Fresh child abuse figures, released today by New Zealand’s independent child abuse advocacy and training provider, Child Matters, reveal one child has died every five weeks as a result of alleged abuse in New Zealand this year.
Nine children have been killed allegedly at the hands of a caregiver or family member since January 2021.
Since 31 October 2021 alone, two young children have been killed as a result of alleged abuse; Malachi Subecz aged 5 from Bay of Plenty, and Arapera Moana Aroha Fia, aged 2 from Auckland.
Jane Searle, the Chief Executive of Child Matters, says the figures prove that New Zealand is not making any progress in protecting its children and young people.
“The sad truth is that New Zealand is not a big country, yet we are unable to effectively protect our most vulnerable tamariki,” she says.
Ms Searle says the figures released today are atrocious; nine defenceless children who allegedly have died in the hands of the people they should be able to trust the most.
“To add to that, the figures do not include the thousands of children that have suffered abuse in the same time frame, neither do they cover a full 12-month period.”
Ms Searle says there has been a lot of conversation and reviews regarding the current systems and agencies that New Zealand has to deal with child abuse – but still nothing has changed and children are still dying or being harmed.

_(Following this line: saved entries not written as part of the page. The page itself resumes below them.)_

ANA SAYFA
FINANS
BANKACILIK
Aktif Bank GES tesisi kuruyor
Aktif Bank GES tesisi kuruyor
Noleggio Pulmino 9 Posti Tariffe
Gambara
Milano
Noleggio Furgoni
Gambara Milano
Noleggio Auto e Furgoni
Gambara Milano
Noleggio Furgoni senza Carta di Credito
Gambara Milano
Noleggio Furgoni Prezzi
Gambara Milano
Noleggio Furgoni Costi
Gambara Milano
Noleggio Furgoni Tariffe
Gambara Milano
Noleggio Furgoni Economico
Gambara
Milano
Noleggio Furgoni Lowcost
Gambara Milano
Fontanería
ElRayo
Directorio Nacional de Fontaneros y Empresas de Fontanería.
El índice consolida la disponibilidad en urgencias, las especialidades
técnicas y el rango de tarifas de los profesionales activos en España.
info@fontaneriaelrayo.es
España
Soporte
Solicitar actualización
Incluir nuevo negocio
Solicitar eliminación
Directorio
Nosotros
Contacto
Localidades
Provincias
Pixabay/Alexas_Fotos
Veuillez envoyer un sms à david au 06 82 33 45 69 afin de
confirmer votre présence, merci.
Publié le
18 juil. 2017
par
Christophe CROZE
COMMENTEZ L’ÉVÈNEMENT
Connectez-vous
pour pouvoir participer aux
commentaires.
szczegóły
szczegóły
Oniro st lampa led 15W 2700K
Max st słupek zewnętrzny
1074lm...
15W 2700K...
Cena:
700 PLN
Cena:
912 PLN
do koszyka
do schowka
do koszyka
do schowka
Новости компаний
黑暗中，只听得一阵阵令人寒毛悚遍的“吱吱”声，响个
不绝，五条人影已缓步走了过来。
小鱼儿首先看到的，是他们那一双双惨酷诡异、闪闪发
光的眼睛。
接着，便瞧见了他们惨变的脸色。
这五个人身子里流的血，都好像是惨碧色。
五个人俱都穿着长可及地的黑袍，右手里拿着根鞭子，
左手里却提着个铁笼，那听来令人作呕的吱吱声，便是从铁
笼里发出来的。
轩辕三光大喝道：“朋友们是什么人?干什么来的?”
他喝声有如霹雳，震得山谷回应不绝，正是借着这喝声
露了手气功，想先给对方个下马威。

“We will keep losing children at this rate unless actual change is made at the front line where support needs to be implemented – instead of a lot of talk in Wellington,” she says.
“While some of the solutions take time to implement, such as increasing community capability to support families so intervention happens earlier, there are some things that can be implemented easily.”
Ms Searle believes that mandating child protection training for professionals, particularly teachers and health professionals, to bring New Zealand into line with other countries, is an important first step.
“Even if we start with just teachers and health professionals having adequate training, at least we are being proactive and giving the tools to professionals dealing with children to act when they become aware of an issue,” she says.
Mandatory vetting for anyone working with children in either a paid or voluntary capacity, as well as increasing resourcing to train community organisations and frontline organisations who work with at risk families, is also an obvious first step.
“We are asking a lot of those who work on the front line with our at-risk families and children – we need to train and resource them so they can do their jobs effectively.
New Zealand children are being harmed every day – in many cases in their own homes, where they should be safe. New Zealand needs to do more,” says Ms Searle.
Launched earlier this year, Child Matters’ online child protection training has proved hugely popular to get more New Zealanders up-skilled with the basic knowledge to protect our tamariki.
Child Matters is an independent child abuse advocacy and training provider and New Zealand’s only national charitable trust dedicated to the prevention of child abuse.